Outras medidas que podem ser eficazes são:

  • Eliminar os criadouros onde o mosquito pólvora se reproduz;
  •  Não se expor no horário de pico do inseto, normalmente no fim da tarde;
  • Usar óleo corporal na pele, caso precise entrar em uma área infestada.
Notificação

Com base em nota técnica divulgada pelo Ministério da Saúde, com orientações sobre a vigilância da febre de ouropouche, verificada a presença de animais dos grupos mencionados mortos ou doentes, o médico-veterinário deverá preencher uma Ficha de Notificação/Investigação de Epizootias do Sistema de Informação de Agravos de Notificação (Sinan), enviar Plataforma SISS-Geo (https://sissgeo.lncc.br/apresentacao.xhtml) e encaminhar amostras para a rede laboratorial de referência.

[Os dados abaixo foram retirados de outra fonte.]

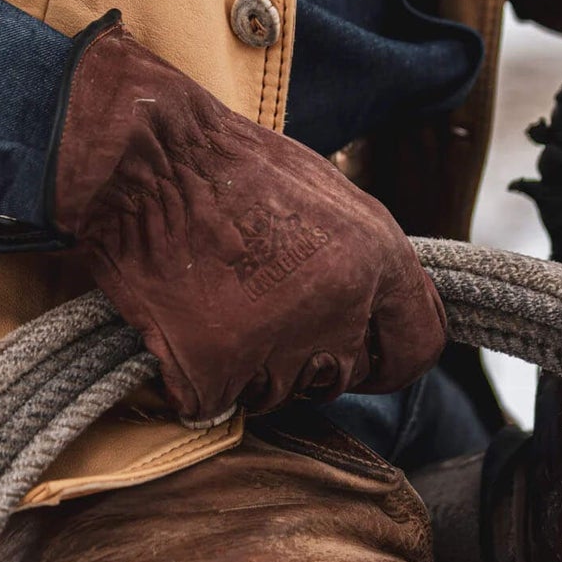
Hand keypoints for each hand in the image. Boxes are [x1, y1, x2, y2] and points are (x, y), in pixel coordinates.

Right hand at [50, 16, 445, 424]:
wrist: (145, 158)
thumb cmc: (225, 166)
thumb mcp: (325, 194)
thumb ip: (361, 260)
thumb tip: (373, 308)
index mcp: (376, 258)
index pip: (417, 347)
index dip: (386, 356)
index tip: (359, 353)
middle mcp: (339, 308)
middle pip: (341, 378)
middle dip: (304, 359)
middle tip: (255, 308)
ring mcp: (278, 346)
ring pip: (276, 395)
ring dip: (245, 369)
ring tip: (212, 302)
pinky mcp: (216, 372)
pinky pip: (212, 403)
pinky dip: (191, 379)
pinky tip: (178, 326)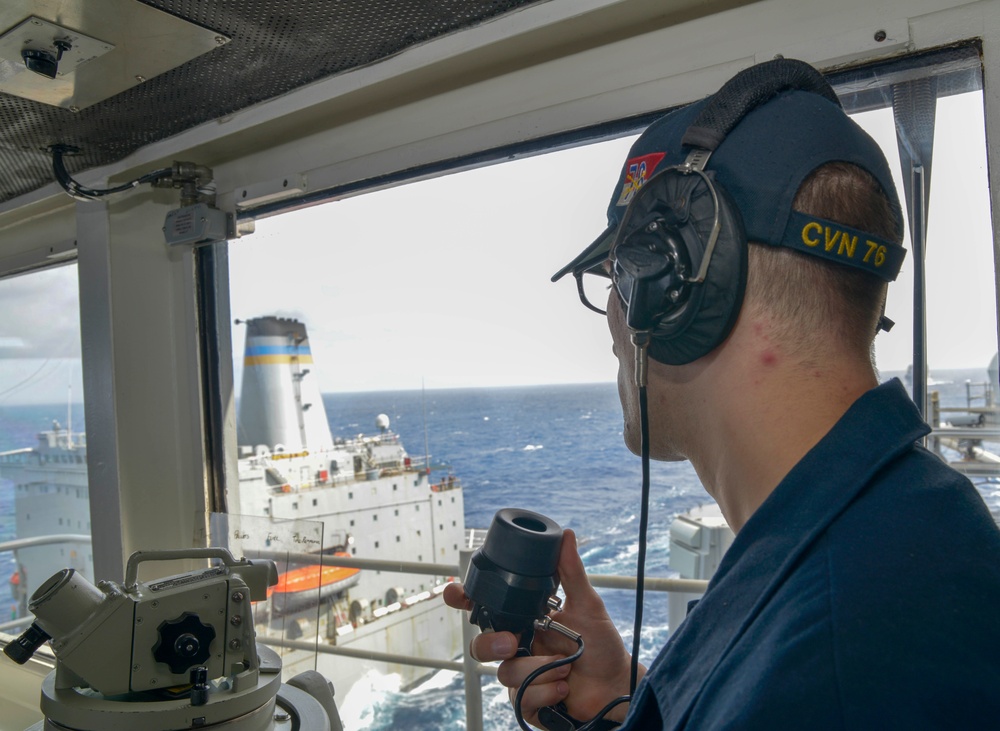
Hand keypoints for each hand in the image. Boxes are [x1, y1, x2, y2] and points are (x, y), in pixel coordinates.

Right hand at [443, 529, 642, 726]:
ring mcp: (520, 675)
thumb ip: (571, 572)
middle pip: (481, 644)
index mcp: (524, 619)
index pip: (486, 608)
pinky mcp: (527, 702)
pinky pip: (519, 699)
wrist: (616, 686)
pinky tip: (561, 687)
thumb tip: (566, 536)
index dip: (465, 600)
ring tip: (564, 667)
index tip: (456, 594)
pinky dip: (542, 692)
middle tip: (511, 643)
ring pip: (504, 673)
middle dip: (490, 643)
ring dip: (536, 670)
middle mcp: (518, 646)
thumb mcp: (587, 605)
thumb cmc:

“É possível fazer a localização com GPS pelo celular e tirar foto do animal caído, para que vá para um banco nacional. E essas amostras devem ser encaminhadas para a rede laboratorial de referência, que é o Instituto Adolfo Lutz. Mas ainda é preciso definir alguns protocolos, há muito o que se aprender, com a academia e pesquisadores, para que outros protocolos e diagnósticos sejam devidamente aprimorados”, destaca Mário Ramos.

Para a investigação sobre a área de risco (que pode ser área endêmica), o médico-veterinário também deve realizar a investigação entomológica, ou seja, investigar quais são os insetos que estão envolvidos na transmissão no local provável de infecção (LPI), para identificação taxonômica e diagnóstico virológico de artrópodes, com base no conhecimento prévio sobre os aspectos bioecológicos das espécies potencialmente envolvidas, a fim de identificar o vetor primário e definir as medidas de prevenção e controle pertinentes.